[TASK INPUT — start]

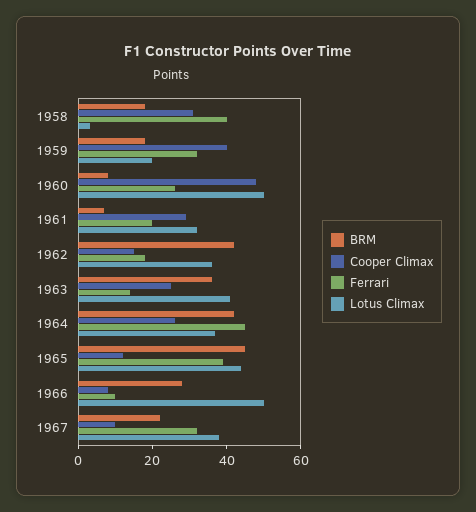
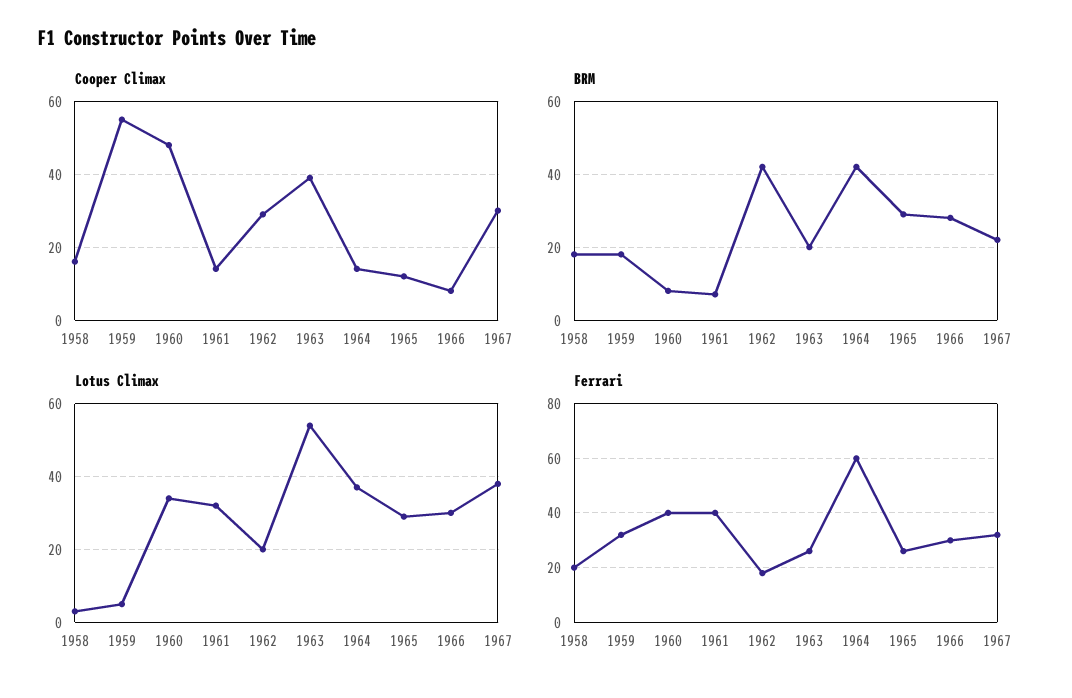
  {
    "BRM": {
      "1958": 20,
      "1959": 20,
      "1960": 10,
      "1961": 5,
      "1962": 40,
-     "1963": 35,
+     "1963": 20,
      "1964": 40,
-     "1965": 45,
+     "1965": 30,
      "1966": 30,
      "1967": 20
    },
    "Cooper Climax": {
-     "1958": 30,
+     "1958": 15,
-     "1959": 40,
+     "1959": 55,
      "1960": 50,
-     "1961": 30,
+     "1961": 15,
-     "1962": 15,
+     "1962": 30,
-     "1963": 25,
+     "1963": 40,
-     "1964": 25,
+     "1964": 15,
      "1965": 10,
      "1966": 10,
-     "1967": 10
+     "1967": 30
    },
    "Ferrari": {
-     "1958": 40,
+     "1958": 20,
      "1959": 30,
-     "1960": 25,
+     "1960": 40,
-     "1961": 20,
+     "1961": 40,
      "1962": 20,
-     "1963": 15,
+     "1963": 25,
-     "1964": 45,
+     "1964": 60,
-     "1965": 40,
+     "1965": 25,
-     "1966": 10,
+     "1966": 30,
      "1967": 30
    },
    "Lotus Climax": {
      "1958": 5,
-     "1959": 20,
+     "1959": 5,
-     "1960": 50,
+     "1960": 35,
      "1961": 30,
-     "1962": 35,
+     "1962": 20,
-     "1963": 40,
+     "1963": 55,
      "1964": 35,
-     "1965": 45,
+     "1965": 30,
-     "1966": 50,
+     "1966": 30,
      "1967": 40
    }
  }

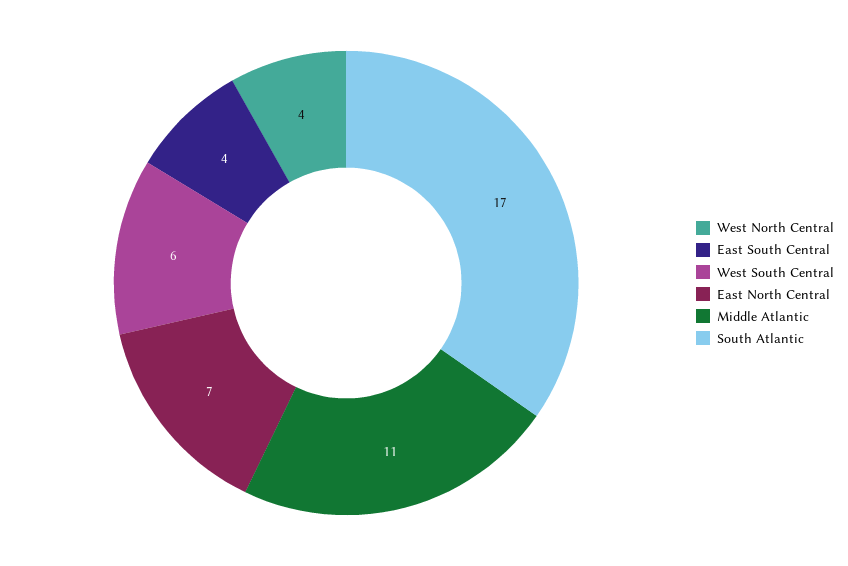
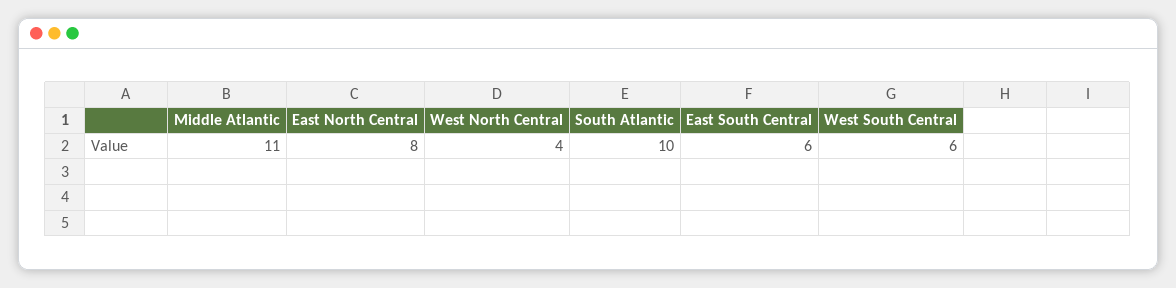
  {
    "West North Central": 4,
-   "East South Central": 4,
+   "East South Central": 6,
    "West South Central": 6,
-   "East North Central": 7,
+   "East North Central": 8,
    "Middle Atlantic": 11,
-   "South Atlantic": 17
+   "South Atlantic": 10
  }

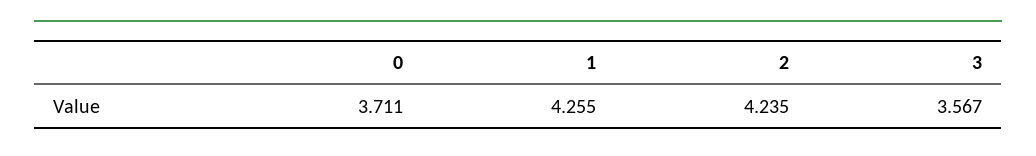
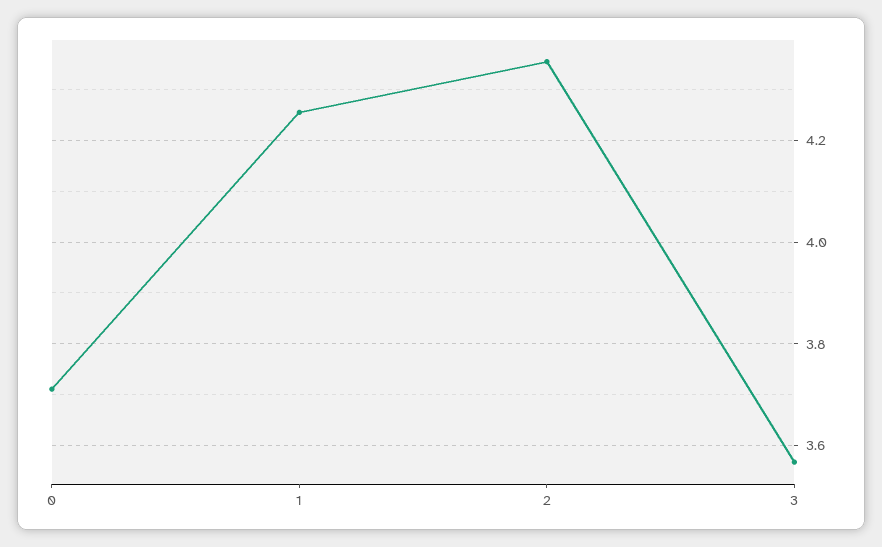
  {
    "0": 3.711,
    "1": 4.255,
-   "2": 4.235,
+   "2": 4.36,
    "3": 3.567
  }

[TASK INPUT — finish]

* **WHAT THE TASK REQUIRES**
Among the entries, find each line that includes the string "Atlantic" and copy it.

* **FINISHED TASK**
    "Middle Atlantic": 11,
-   "South Atlantic": 17
+   "South Atlantic": 10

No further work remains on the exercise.